━━ DATOS SIN PROCESAR

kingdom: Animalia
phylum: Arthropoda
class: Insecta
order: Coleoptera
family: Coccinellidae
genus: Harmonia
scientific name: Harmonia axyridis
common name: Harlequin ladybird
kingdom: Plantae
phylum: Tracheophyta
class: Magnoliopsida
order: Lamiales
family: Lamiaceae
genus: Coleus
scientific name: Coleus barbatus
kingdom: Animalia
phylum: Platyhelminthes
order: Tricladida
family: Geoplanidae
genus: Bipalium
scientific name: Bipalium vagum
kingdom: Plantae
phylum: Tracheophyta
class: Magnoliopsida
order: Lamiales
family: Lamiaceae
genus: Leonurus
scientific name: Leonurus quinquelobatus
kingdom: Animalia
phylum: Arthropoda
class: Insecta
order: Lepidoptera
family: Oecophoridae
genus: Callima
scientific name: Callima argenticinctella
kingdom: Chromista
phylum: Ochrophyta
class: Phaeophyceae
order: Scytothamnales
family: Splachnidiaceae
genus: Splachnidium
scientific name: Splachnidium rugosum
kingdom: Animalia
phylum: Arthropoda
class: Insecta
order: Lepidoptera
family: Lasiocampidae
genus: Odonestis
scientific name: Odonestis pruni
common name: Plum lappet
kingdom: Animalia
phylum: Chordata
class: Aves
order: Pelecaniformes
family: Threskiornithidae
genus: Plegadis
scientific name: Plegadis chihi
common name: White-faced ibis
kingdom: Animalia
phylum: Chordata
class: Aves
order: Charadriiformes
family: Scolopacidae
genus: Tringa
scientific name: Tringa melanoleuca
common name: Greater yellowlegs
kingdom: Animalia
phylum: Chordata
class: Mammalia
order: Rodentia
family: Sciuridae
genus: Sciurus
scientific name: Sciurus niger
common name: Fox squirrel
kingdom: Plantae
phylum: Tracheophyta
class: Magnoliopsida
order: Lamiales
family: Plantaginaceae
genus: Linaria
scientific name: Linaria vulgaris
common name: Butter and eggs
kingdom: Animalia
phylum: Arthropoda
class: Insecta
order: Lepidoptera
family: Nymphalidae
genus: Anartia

━━━━

* **TUS INSTRUCCIONES**
Transcribe todas las líneas de los ítems anteriores sin alterar ningún carácter.

* **SOLUCIÓN DEL EJERCICIO**
kingdom: Animalia
phylum: Arthropoda
class: Insecta
order: Coleoptera
family: Coccinellidae
genus: Harmonia
scientific name: Harmonia axyridis
common name: Harlequin ladybird
kingdom: Plantae
phylum: Tracheophyta
class: Magnoliopsida
order: Lamiales
family: Lamiaceae
genus: Coleus
scientific name: Coleus barbatus
kingdom: Animalia
phylum: Platyhelminthes
order: Tricladida
family: Geoplanidae
genus: Bipalium
scientific name: Bipalium vagum
kingdom: Plantae
phylum: Tracheophyta
class: Magnoliopsida
order: Lamiales
family: Lamiaceae
genus: Leonurus
scientific name: Leonurus quinquelobatus
kingdom: Animalia
phylum: Arthropoda
class: Insecta
order: Lepidoptera
family: Oecophoridae
genus: Callima
scientific name: Callima argenticinctella
kingdom: Chromista
phylum: Ochrophyta
class: Phaeophyceae
order: Scytothamnales
family: Splachnidiaceae
genus: Splachnidium
scientific name: Splachnidium rugosum
kingdom: Animalia
phylum: Arthropoda
class: Insecta
order: Lepidoptera
family: Lasiocampidae
genus: Odonestis
scientific name: Odonestis pruni
common name: Plum lappet
kingdom: Animalia
phylum: Chordata
class: Aves
order: Pelecaniformes
family: Threskiornithidae
genus: Plegadis
scientific name: Plegadis chihi
common name: White-faced ibis
kingdom: Animalia
phylum: Chordata
class: Aves
order: Charadriiformes
family: Scolopacidae
genus: Tringa
scientific name: Tringa melanoleuca
common name: Greater yellowlegs
kingdom: Animalia
phylum: Chordata
class: Mammalia
order: Rodentia
family: Sciuridae
genus: Sciurus
scientific name: Sciurus niger
common name: Fox squirrel
kingdom: Plantae
phylum: Tracheophyta
class: Magnoliopsida
order: Lamiales
family: Plantaginaceae
genus: Linaria
scientific name: Linaria vulgaris
common name: Butter and eggs
kingdom: Animalia
phylum: Arthropoda
class: Insecta
order: Lepidoptera
family: Nymphalidae
genus: Anartia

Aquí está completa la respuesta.